Reducing Cost of BOE and Extending Field Life with Intelligently Controlled Multilaterals

Mark, Glaser (Halliburton) | Andreas, Grossmann (Halliburton)



While many factors in the reservoir cannot be controlled, there are three controllable factors in field development that make a significant impact. More reservoir contact leads to more oil produced. Controlling sand and water means lower treatment costs, and in-situ reservoir management leads to higher cumulative production. While the underlying technologies have been around for up to 20 years, it is only recently that their synergies and true value are understood. This paper will demonstrate the effect each of these technologies has on increasing overall production rates, improving recovery, and reducing the cost per Barrel of Oil Equivalent (BOE).

The successful implementation of multilaterals in the North Sea will be analyzed. Since 1996, over 300 multilateral junctions have been installed on the Norwegian continental shelf fields with currently approximately 30 junctions completed each year.

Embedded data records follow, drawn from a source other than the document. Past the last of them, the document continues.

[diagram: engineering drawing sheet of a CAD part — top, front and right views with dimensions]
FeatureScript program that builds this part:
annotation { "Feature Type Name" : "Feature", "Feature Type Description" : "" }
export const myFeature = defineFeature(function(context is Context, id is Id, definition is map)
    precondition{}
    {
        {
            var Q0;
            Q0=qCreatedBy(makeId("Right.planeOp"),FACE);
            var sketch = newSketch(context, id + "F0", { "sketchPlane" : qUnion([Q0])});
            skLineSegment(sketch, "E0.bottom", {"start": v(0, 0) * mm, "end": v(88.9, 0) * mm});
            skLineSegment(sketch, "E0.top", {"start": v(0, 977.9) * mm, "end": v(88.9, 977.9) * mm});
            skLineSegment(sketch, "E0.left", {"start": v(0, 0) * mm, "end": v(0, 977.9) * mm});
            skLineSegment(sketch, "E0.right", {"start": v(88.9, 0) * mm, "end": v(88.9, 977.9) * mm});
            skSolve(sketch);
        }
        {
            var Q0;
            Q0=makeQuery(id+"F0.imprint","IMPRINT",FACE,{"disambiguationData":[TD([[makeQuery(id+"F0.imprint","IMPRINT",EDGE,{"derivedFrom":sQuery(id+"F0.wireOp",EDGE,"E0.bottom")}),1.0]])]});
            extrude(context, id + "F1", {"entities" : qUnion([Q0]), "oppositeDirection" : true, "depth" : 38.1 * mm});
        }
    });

Additionally, simulations will be used to demonstrate the incremental improvements in oil recovery that can be obtained by using properly designed advanced completions that include multilaterals, sensors, and passive/active flow control equipment.

The paper will evaluate production performance of a vertical well field development base case against scenarios using horizontal and multilateral wells. It will show how fields can be optimized, leading to increased oil and decreased water production.

Production rates can be significantly improved by combining multilaterals with other advanced completion techniques, such as intelligent completions and inflow control devices. The subject field simulation can be further optimized to manage gas and water production.

With a tailored multilateral field design, combined with properly designed advanced completions systems, the simulation succeeds in terms of achieving maximum contact with the oil reservoir and meeting improved ultimate recovery objectives.

It can be concluded that as reservoir contact is increased, a reduced decline in production rate is observed leading to both a higher Estimated Ultimate Recovery (EUR) and optimized drawdown profile distributions. Additionally, results will be presented that have considered oil production and a method to lower production of unwanted fluids or gas.

This paper also demonstrates the value of field development design from the perspective of reservoir simulation. It is through reservoir insight that a level of understanding is created that can help define the optimum well and completion design to meet field expectations.

Advanced multilaterals continue to grow in popularity with many operators, and it therefore becomes important to evaluate the value of different field development methods. This knowledge can aid operators in unlocking new reservoir targets and optimizing field development, and ultimately will improve recovery factors and overall field economics.